The woman didn't notice. "Stunning, isn't it? They're calling it the *Crimson Vow*. One-of-a-kind. Arrived with no return address."
Aya looked at her phone again.
Another notification:
> **Kaito Tanaka** tagged you in a photo: *"Last Night's Mystery Dancer — I Was There."*
She tapped it.
The photo was dark, taken from the trees outside the theater. Her, mid-dance. The spotlight haloed her like a saint.
And in the caption:
> *"I don't know who you are. But I felt something when you danced. Like you were trying to remember someone. I hope you find them."*
Aya stared at the words.
She remembered taking photos with Kaito last week. At the riverbank. He'd laughed when her hair fell into her tea.
But now…
She couldn't remember his laugh.
She couldn't remember the taste of that tea.

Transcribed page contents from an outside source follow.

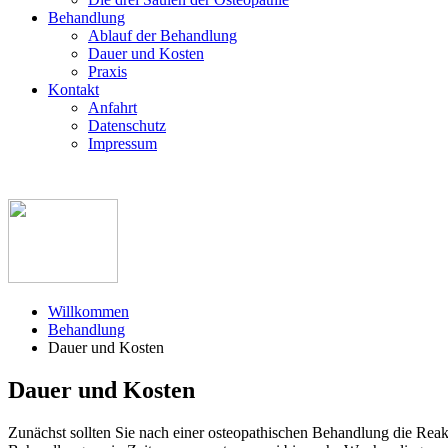
Behandlung
Ablauf der Behandlung
Dauer und Kosten
Praxis
Kontakt
Anfahrt
Datenschutz
Impressum
Willkommen
Behandlung
Dauer und Kosten
Dauer und Kosten
Zunächst sollten Sie nach einer osteopathischen Behandlung die Reakti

She couldn't remember why his words made her chest hurt.
She opened her messages.
Typed:
> *"Hi Kaito. Thanks for the photo. I'm sorry — I don't remember meeting you."*
She paused.
Deleted it.
Typed instead:
> *"Thank you. I'm… busy now."*
Sent.
She stood, walked to the mirror.
Her reflection stared back.
But for just a second —
— it didn't blink when she did.
— it smiled when she didn't.
— and its fingers twitched, like it wanted to dance on its own.
Aya stepped back.
The red kimono lay on the bed, waiting.
And somewhere, deep in the silence, a flute began to play.